━━ TEXTAUSZUG

Mehrere große
Institutionen, aber auch einzelne Personen, deren Anhänger beziehungsweise Nachahmer und einige (selbsternannte…)
„Gurus“ unterschiedlichster Couleur beanspruchen den Begriff der Klassischen
Reitkunst für sich. Dass die sich nicht immer einig sind ist klar - teilweise verfolgen
diese Menschen sogar konträre Herangehensweisen an die Reitkunst.
Da gibt es durchaus
böses Blut und gegenseitige Anfeindung. Das war ja auch schon immer so. Heute allerdings
nehmen an der Diskussion über die „wahre, echte“ klassische Reitkunst nicht nur
Reitmeister in gelehrten Schriften teil, sondern auch Lieschen Müller im
Internetforum. Bezeichnenderweise sind es aber nur sehr, sehr selten die
existierenden Reitmeister selbst, die von sich behaupten, sie alleine hätten
den Schlüssel zum Erfolg, die Fahrtkarte nach Rom. Sondern es sind die überehrgeizigen
Anhänger und Nachahmer, die meinen, sich vehement gegen andere Reitweisen
abgrenzen müssen.

━━━━
━━ VORLIEGENDE DATEN

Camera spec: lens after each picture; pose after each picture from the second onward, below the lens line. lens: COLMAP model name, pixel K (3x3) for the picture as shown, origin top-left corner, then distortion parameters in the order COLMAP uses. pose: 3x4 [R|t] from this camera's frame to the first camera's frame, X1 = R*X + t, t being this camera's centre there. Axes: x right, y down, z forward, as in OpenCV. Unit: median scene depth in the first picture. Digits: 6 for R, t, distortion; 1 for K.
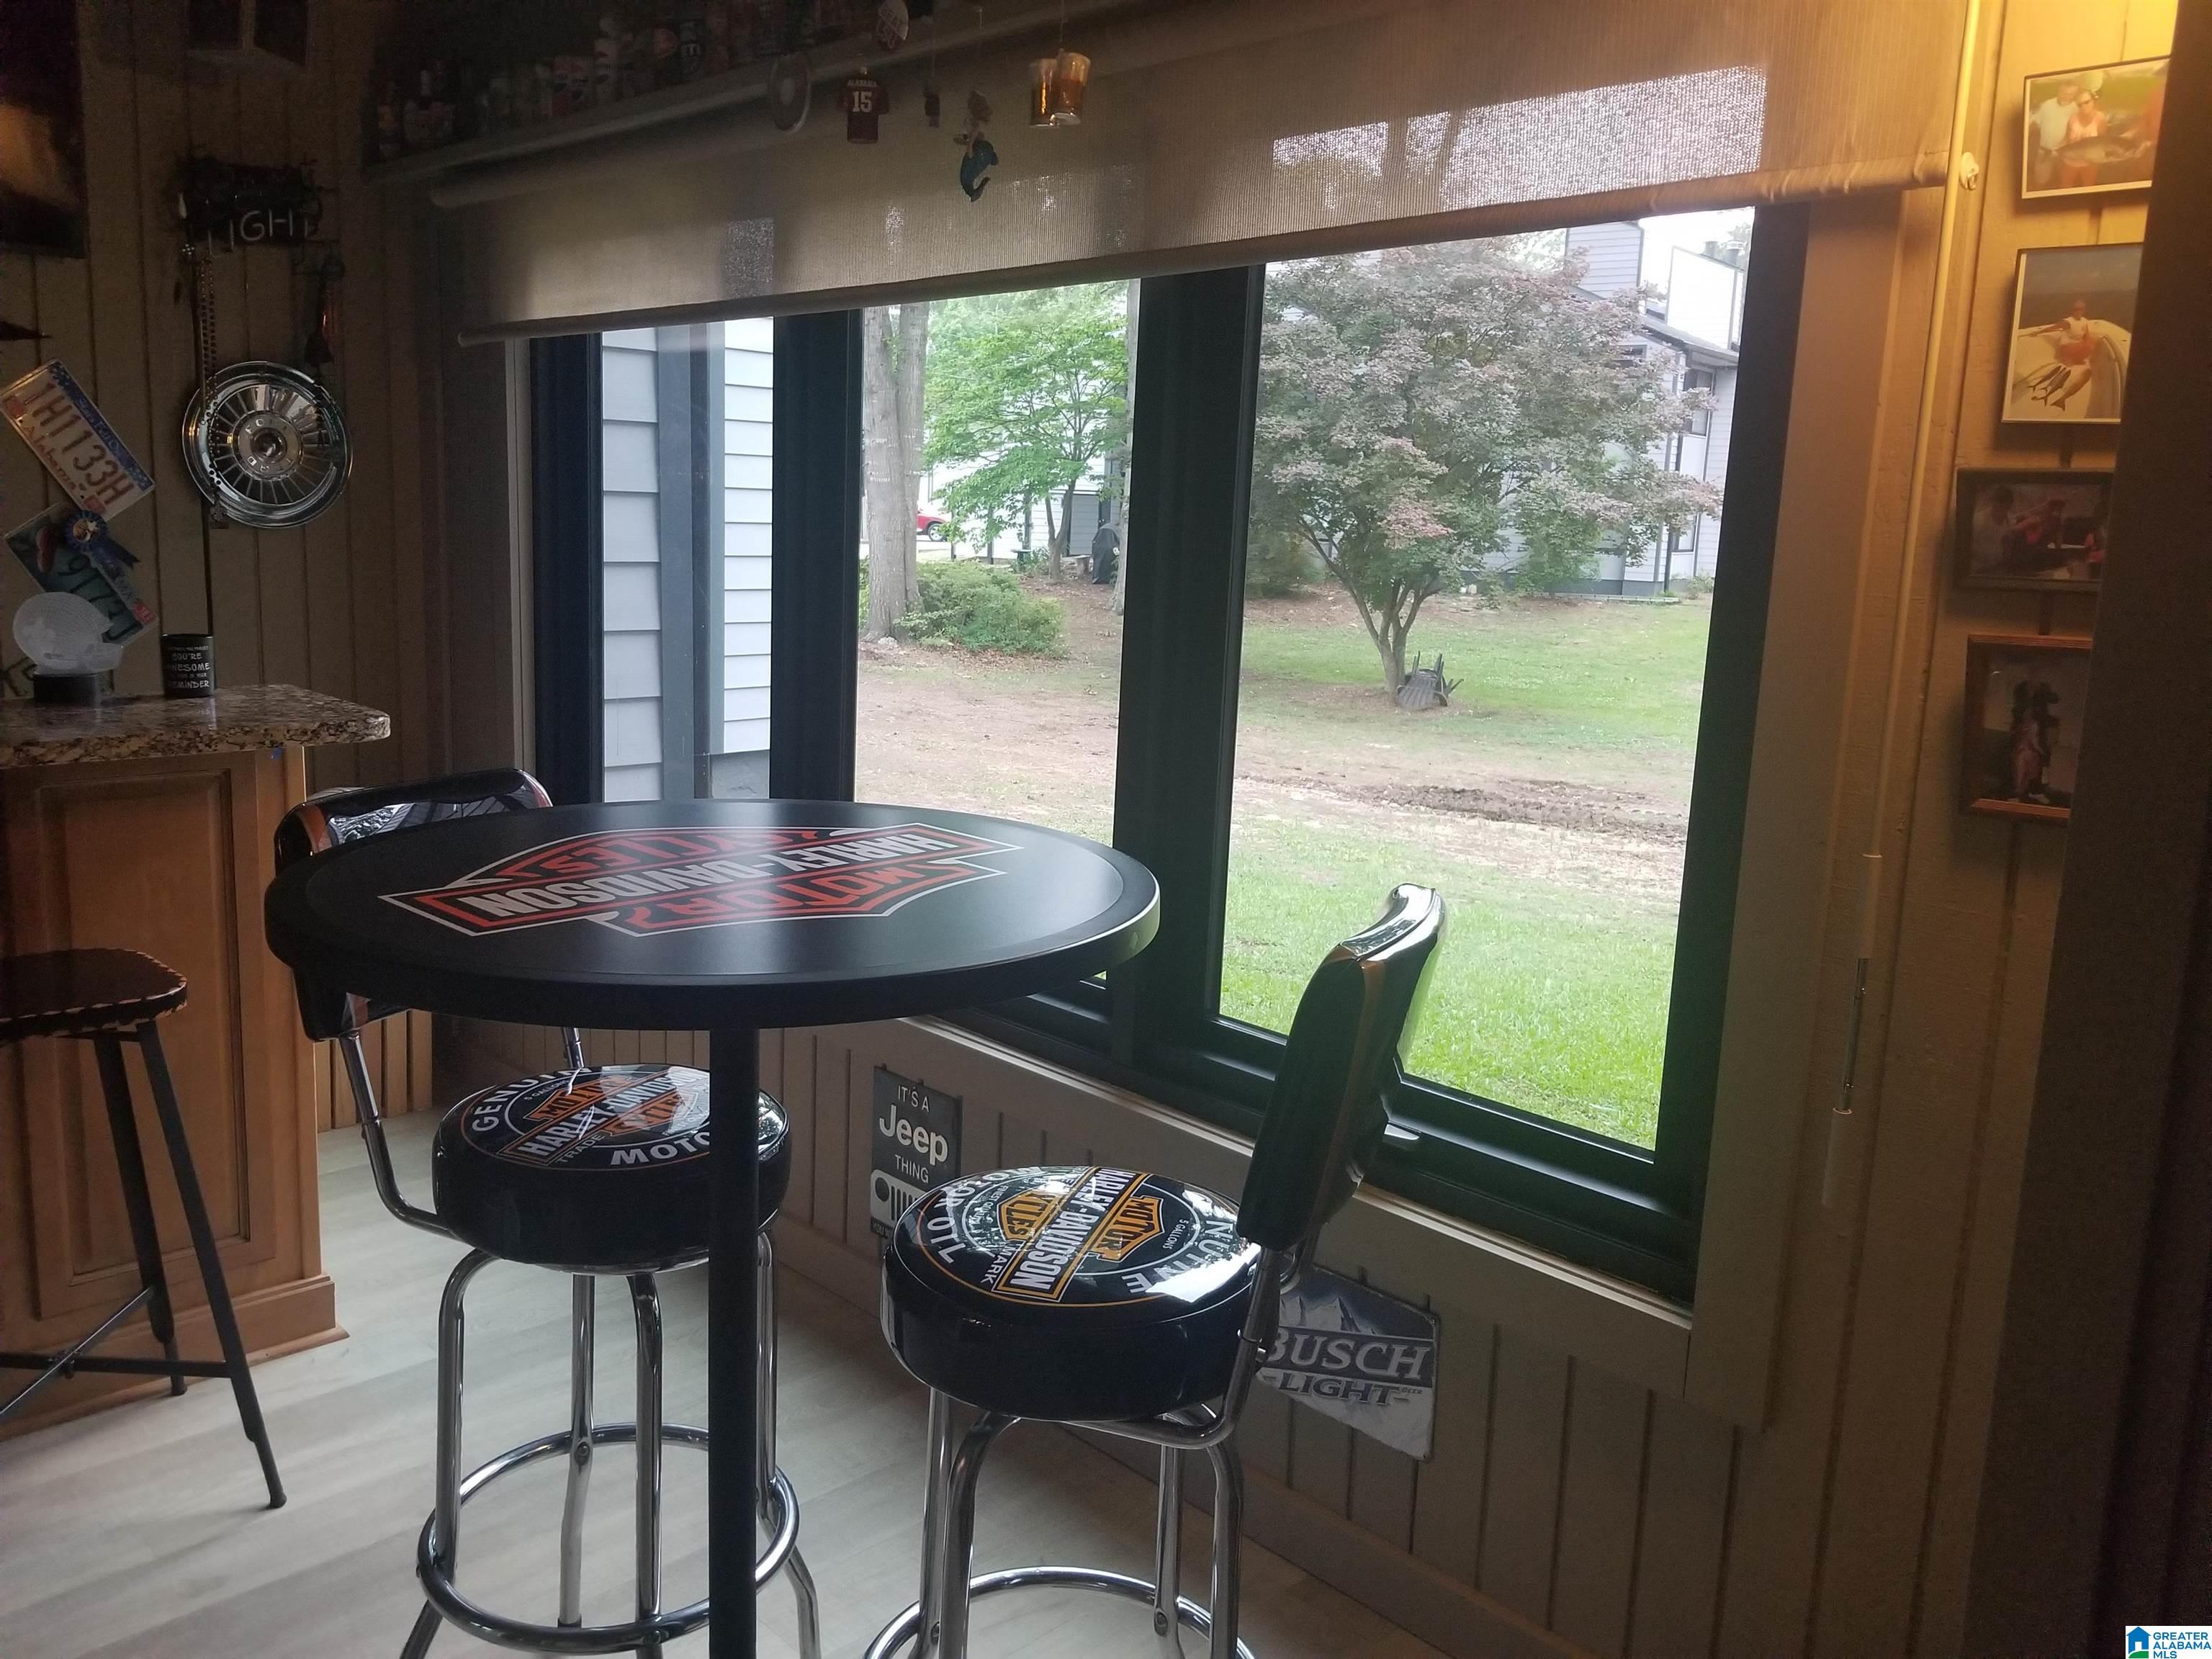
lens RADIAL K [[1715.8, 0, 1087.9], [0, 1715.8, 823.3], [0, 0, 1]] dist [0.045026, -0.038032]
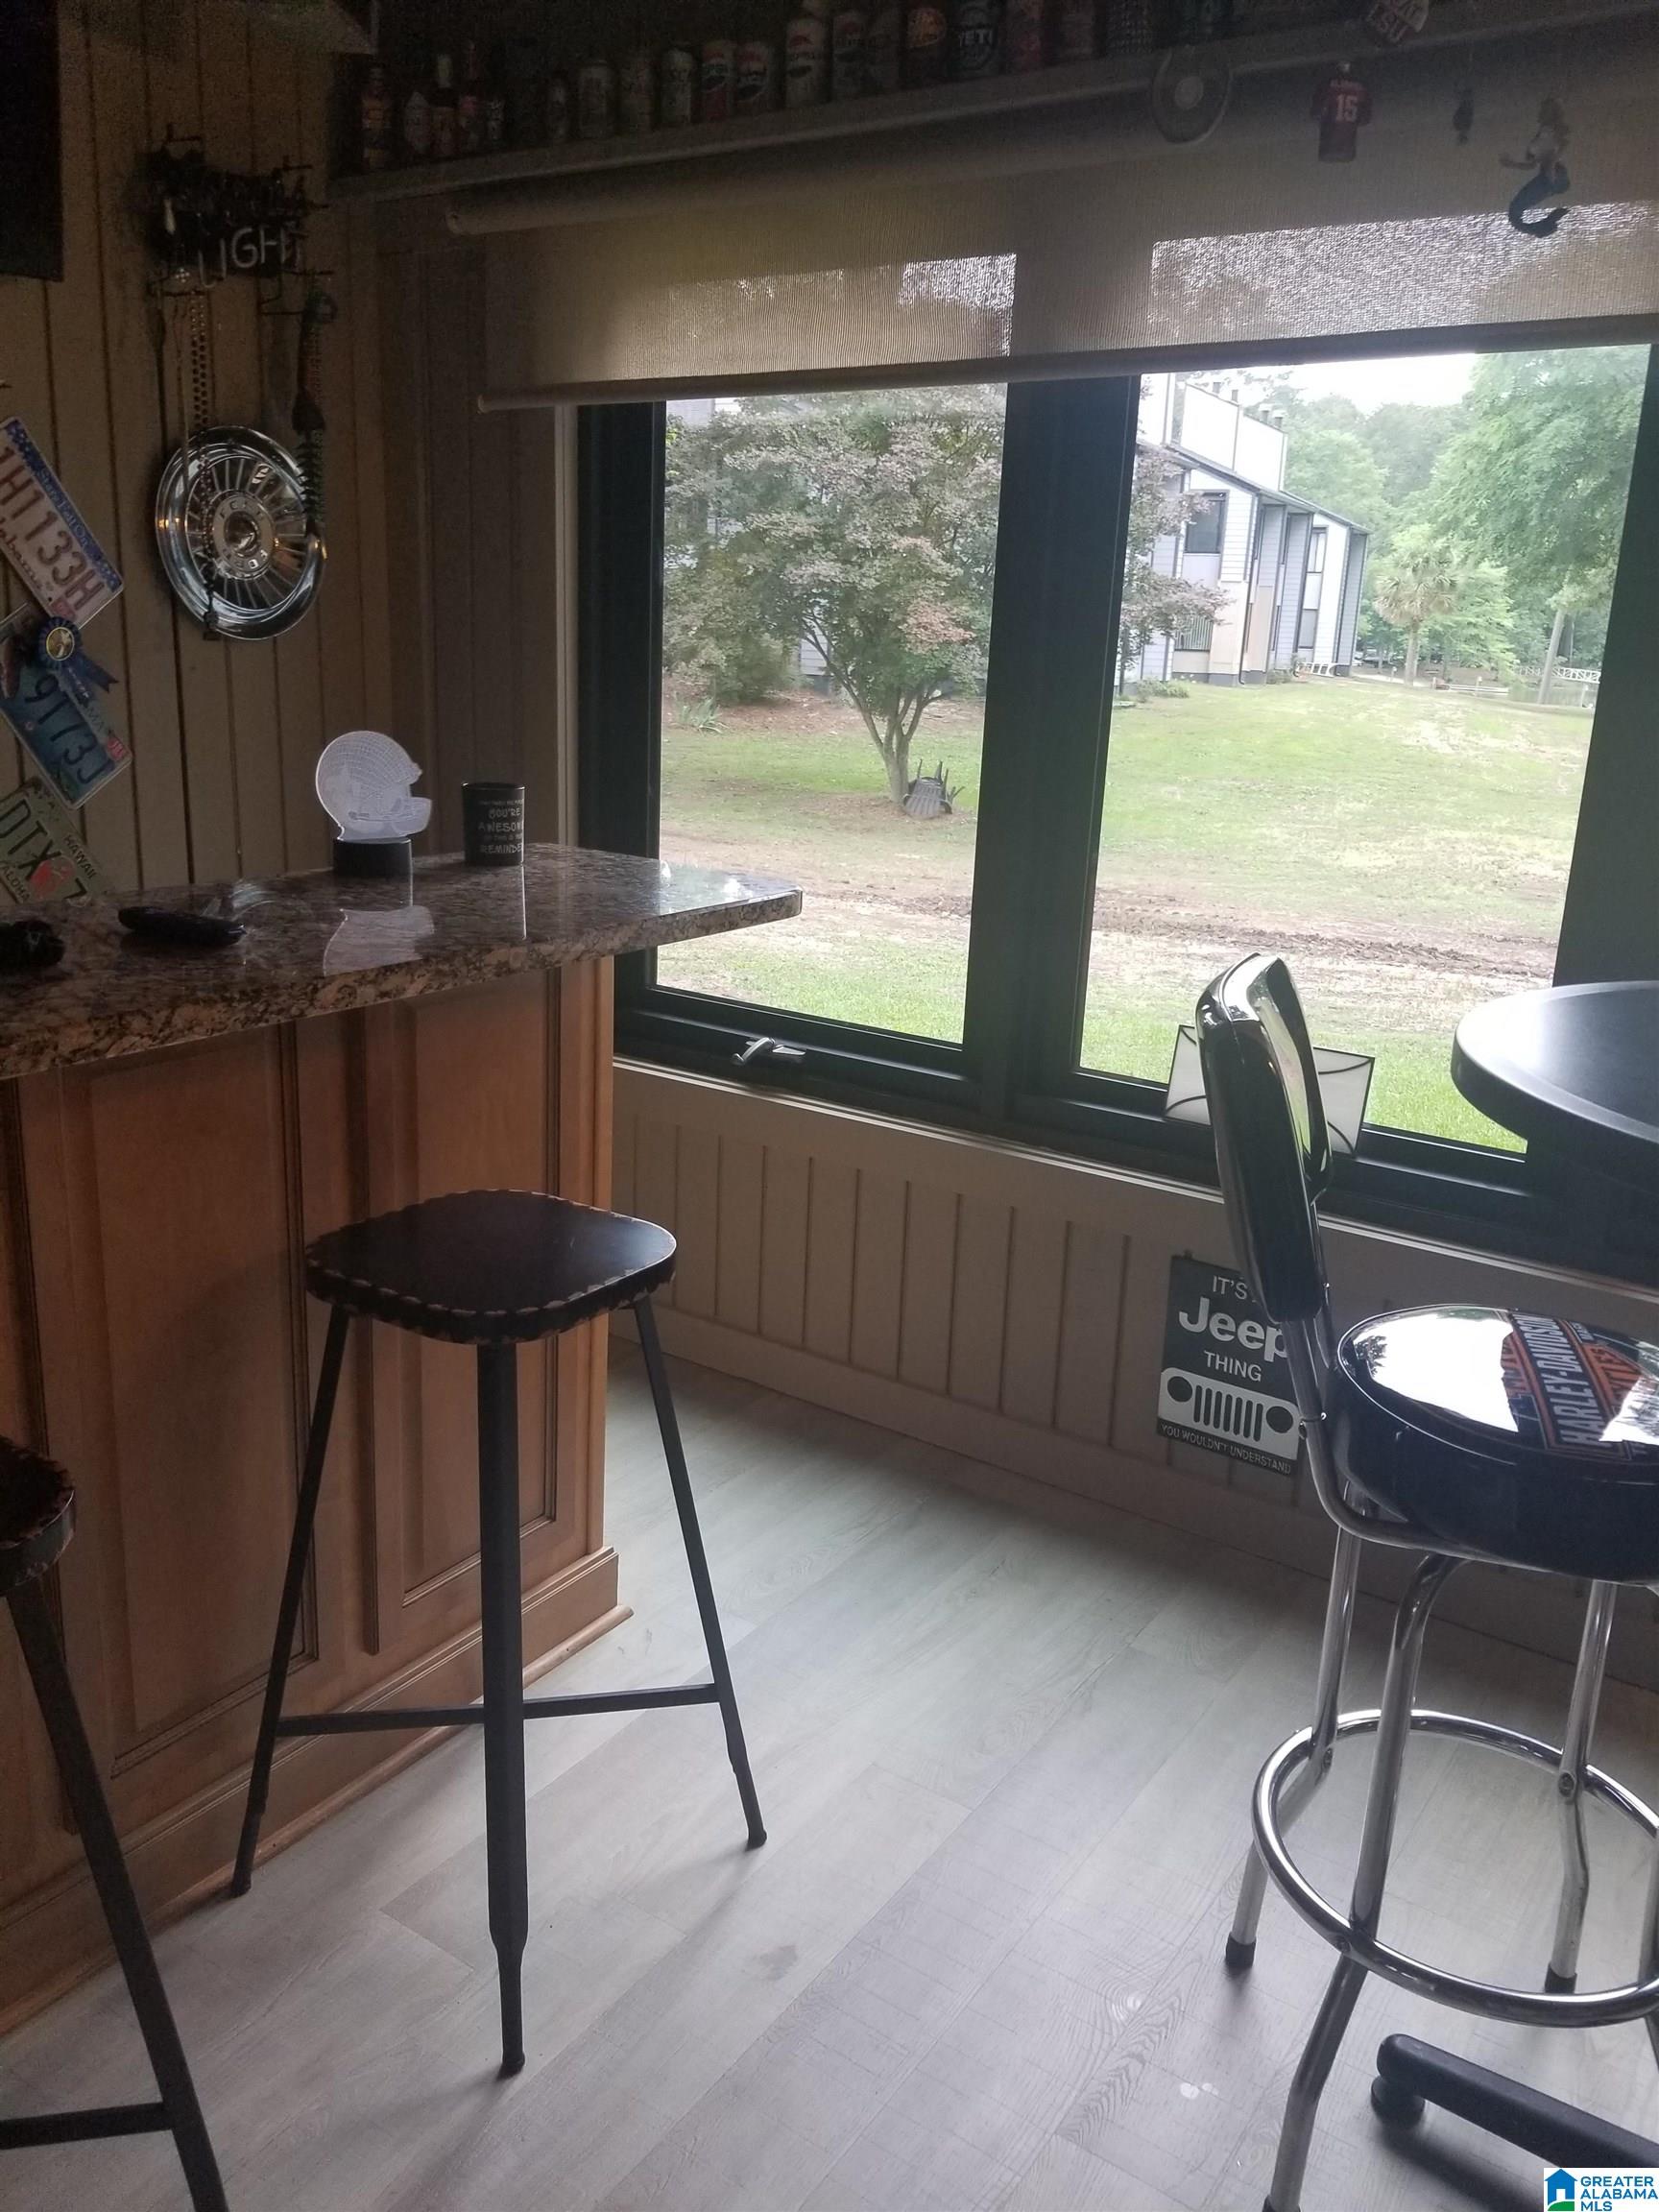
lens RADIAL K [[1715.8, 0, 839.9], [0, 1715.8, 1089.1], [0, 0, 1]] dist [0.045026, -0.038032]
pose [[0.978957, -0.053252, 0.196994, -0.388769], [0.035303, 0.994990, 0.093529, -0.028250], [-0.200988, -0.084606, 0.975933, 0.144388]]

━━━━

IHRE AUFGABEN —
**a.** Schreiben Sie aus dem Text über die klassische Reitkunst den Abschnitt ab, der mit „Mehrere große“ beginnt und bis einschließlich „an die Reitkunst.“ reicht.
**b.** Beantworten Sie anhand des Textes über die klassische Reitkunst folgende Fragen:
(i) Wer beansprucht den Begriff der Klassischen Reitkunst für sich?
(ii) Wo beteiligt sich Lieschen Müller an der Diskussion?
(iii) Wer meint, sich vehement gegen andere Reitweisen abgrenzen zu müssen?

LÖSUNGEN —
**a.**
Mehrere große
Institutionen, aber auch einzelne Personen, deren Anhänger beziehungsweise Nachahmer und einige (selbsternannte…)
„Gurus“ unterschiedlichster Couleur beanspruchen den Begriff der Klassischen
Reitkunst für sich. Dass die sich nicht immer einig sind ist klar - teilweise verfolgen
diese Menschen sogar konträre Herangehensweisen an die Reitkunst.

**b.**
(i) Mehrere große Institutionen, einzelne Personen, deren Anhänger beziehungsweise Nachahmer sowie einige (selbsternannte) „Gurus“ unterschiedlichster Couleur.
(ii) Im Internetforum.
(iii) Die überehrgeizigen Anhänger und Nachahmer.